Good morning, and welcome to the MGP Ingredients, Inc. Third Quarter Results Conference Call and Webcast. [Operator Instructions] Please note this event is being recorded. I would now like to turn the conference over to Mr. Mike Houston, Investor Relations. Please go ahead.

Mike Houston

Analyst

Thank you, Debbie. Good morning, everyone, and thank you for joining the MGP Ingredients conference call and webcast to discuss the company's financial results for the third quarter 2018. I am Mike Houston with Lambert IR, MGP's Investor Relations firm. And joining me today are members of their management team, including Gus Griffin, President and Chief Executive Officer; and Tom Pigott, Vice President of Finance and Chief Financial Officer. We'll begin the call with management's prepared remarks and then open the call up to questions. However, before we begin today's call, it is my responsibility to inform you that this call may involve certain forward-looking statements, such as projections of revenue, earnings and capital structure as well as statements on the plans and objectives of the company's business. The company's actual results could differ materially from any forward-looking statements made today due to a number of factors, including the risk factors described in the company's most recent annual and quarterly reports filed with the Securities and Exchange Commission. The company assumes no obligation to update any forward-looking statements made during the call. If anyone does not already have a copy of the press release issued by MGP today, you can access it at the company's website, www.mgpingredients.com. At this time, I would like to turn the call over to MGP's President and Chief Executive Officer, Gus Griffin. Gus?

## [WRITTEN INSTRUCTION A]
Answer these questions about the conference call opening, one per line:
(i) With which firm is Mike Houston affiliated?
(ii) Who is MGP's Vice President of Finance and Chief Financial Officer?
(iii) Where can the press release issued by MGP be accessed?
## [WRITTEN INSTRUCTION B]
Summarize the conference call opening in two sentences.

## [DATASET ROWS]

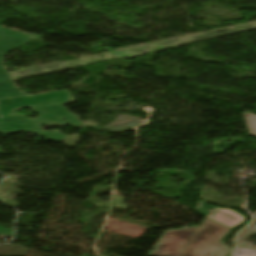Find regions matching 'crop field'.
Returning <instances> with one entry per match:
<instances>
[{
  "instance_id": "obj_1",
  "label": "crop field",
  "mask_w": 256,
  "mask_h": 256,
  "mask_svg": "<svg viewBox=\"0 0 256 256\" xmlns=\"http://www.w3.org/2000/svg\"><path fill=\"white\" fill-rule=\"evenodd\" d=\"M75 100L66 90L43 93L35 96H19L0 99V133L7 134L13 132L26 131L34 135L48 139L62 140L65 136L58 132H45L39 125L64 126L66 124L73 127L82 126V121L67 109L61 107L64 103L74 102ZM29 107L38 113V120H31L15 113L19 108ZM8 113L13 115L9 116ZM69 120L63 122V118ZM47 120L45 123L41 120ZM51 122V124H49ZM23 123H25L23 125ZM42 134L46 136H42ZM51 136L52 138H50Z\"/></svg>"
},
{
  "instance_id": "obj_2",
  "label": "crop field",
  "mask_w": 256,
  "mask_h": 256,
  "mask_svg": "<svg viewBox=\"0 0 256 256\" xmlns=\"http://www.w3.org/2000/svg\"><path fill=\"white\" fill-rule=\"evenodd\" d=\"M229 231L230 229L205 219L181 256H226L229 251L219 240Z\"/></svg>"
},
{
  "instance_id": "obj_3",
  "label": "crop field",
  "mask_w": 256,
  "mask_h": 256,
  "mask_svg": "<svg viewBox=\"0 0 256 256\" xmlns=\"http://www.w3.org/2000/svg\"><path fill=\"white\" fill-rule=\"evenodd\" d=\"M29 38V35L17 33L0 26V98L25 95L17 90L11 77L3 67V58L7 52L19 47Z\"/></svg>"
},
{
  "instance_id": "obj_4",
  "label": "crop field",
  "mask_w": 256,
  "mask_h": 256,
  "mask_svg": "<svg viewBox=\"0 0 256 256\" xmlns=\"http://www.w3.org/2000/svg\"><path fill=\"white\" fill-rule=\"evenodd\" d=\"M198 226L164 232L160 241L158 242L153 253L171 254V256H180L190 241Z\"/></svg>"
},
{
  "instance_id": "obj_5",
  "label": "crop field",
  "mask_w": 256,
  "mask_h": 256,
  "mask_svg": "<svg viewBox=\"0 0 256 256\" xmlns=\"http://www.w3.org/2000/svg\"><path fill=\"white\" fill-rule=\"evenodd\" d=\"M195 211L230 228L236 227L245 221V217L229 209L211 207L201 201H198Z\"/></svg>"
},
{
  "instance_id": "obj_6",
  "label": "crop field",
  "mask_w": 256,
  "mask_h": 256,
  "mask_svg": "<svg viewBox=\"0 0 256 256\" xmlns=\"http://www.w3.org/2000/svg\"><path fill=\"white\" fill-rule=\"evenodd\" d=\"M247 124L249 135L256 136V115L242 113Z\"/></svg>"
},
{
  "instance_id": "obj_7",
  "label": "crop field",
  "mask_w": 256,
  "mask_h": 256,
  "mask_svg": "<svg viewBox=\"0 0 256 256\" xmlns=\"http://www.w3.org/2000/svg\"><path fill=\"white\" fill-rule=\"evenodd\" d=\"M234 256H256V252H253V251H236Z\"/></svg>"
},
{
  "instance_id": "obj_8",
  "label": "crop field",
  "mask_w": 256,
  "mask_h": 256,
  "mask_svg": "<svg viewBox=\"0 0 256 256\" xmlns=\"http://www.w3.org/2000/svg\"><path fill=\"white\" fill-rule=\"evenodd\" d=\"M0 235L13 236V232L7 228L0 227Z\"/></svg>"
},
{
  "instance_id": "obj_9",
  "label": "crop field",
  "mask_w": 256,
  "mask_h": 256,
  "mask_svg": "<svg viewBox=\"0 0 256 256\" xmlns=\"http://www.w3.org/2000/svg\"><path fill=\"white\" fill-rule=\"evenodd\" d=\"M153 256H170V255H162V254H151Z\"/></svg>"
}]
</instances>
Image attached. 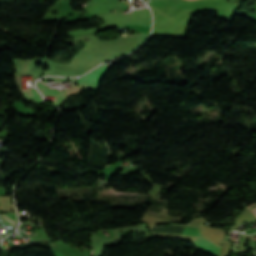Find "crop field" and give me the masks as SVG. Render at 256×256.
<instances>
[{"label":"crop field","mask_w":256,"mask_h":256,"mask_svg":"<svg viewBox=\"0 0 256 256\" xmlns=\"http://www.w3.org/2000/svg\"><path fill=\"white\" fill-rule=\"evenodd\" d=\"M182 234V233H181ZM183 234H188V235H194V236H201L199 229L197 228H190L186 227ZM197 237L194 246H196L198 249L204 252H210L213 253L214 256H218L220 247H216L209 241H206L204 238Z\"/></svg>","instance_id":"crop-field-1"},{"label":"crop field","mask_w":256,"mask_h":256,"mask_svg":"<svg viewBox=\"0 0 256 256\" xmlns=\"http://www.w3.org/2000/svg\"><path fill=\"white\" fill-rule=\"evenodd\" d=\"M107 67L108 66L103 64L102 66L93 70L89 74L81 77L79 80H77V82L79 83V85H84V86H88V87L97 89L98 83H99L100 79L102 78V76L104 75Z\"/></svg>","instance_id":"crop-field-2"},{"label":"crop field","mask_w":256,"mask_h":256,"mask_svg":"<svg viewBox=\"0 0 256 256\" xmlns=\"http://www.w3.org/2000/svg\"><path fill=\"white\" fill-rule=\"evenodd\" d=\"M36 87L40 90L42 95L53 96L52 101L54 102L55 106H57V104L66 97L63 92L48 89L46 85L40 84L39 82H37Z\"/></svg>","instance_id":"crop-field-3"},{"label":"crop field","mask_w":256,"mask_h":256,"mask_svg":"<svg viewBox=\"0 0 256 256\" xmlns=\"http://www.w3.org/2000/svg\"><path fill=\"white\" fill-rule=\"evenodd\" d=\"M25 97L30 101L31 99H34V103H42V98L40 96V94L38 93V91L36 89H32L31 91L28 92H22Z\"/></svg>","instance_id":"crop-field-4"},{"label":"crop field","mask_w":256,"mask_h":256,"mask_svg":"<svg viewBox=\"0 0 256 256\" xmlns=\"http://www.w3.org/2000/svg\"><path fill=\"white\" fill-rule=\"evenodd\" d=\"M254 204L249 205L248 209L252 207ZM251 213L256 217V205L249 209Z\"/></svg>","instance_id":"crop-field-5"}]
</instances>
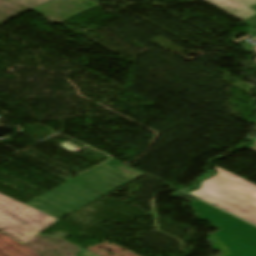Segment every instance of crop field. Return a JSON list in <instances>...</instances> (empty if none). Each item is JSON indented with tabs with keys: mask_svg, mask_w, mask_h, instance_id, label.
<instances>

## [CORRECT OUTPUT A]
(i) Lambert IR, MGP's Investor Relations firm.
(ii) Tom Pigott.
(iii) On the company's website, www.mgpingredients.com.

## [CORRECT OUTPUT B]
After the operator opens MGP Ingredients' third quarter 2018 results call, Mike Houston of Lambert IR welcomes listeners and names CEO Gus Griffin and CFO Tom Pigott as present. He warns that the call may involve forward-looking statements from which actual results could differ materially, points to the press release on the company's website, and turns the call over to Gus Griffin.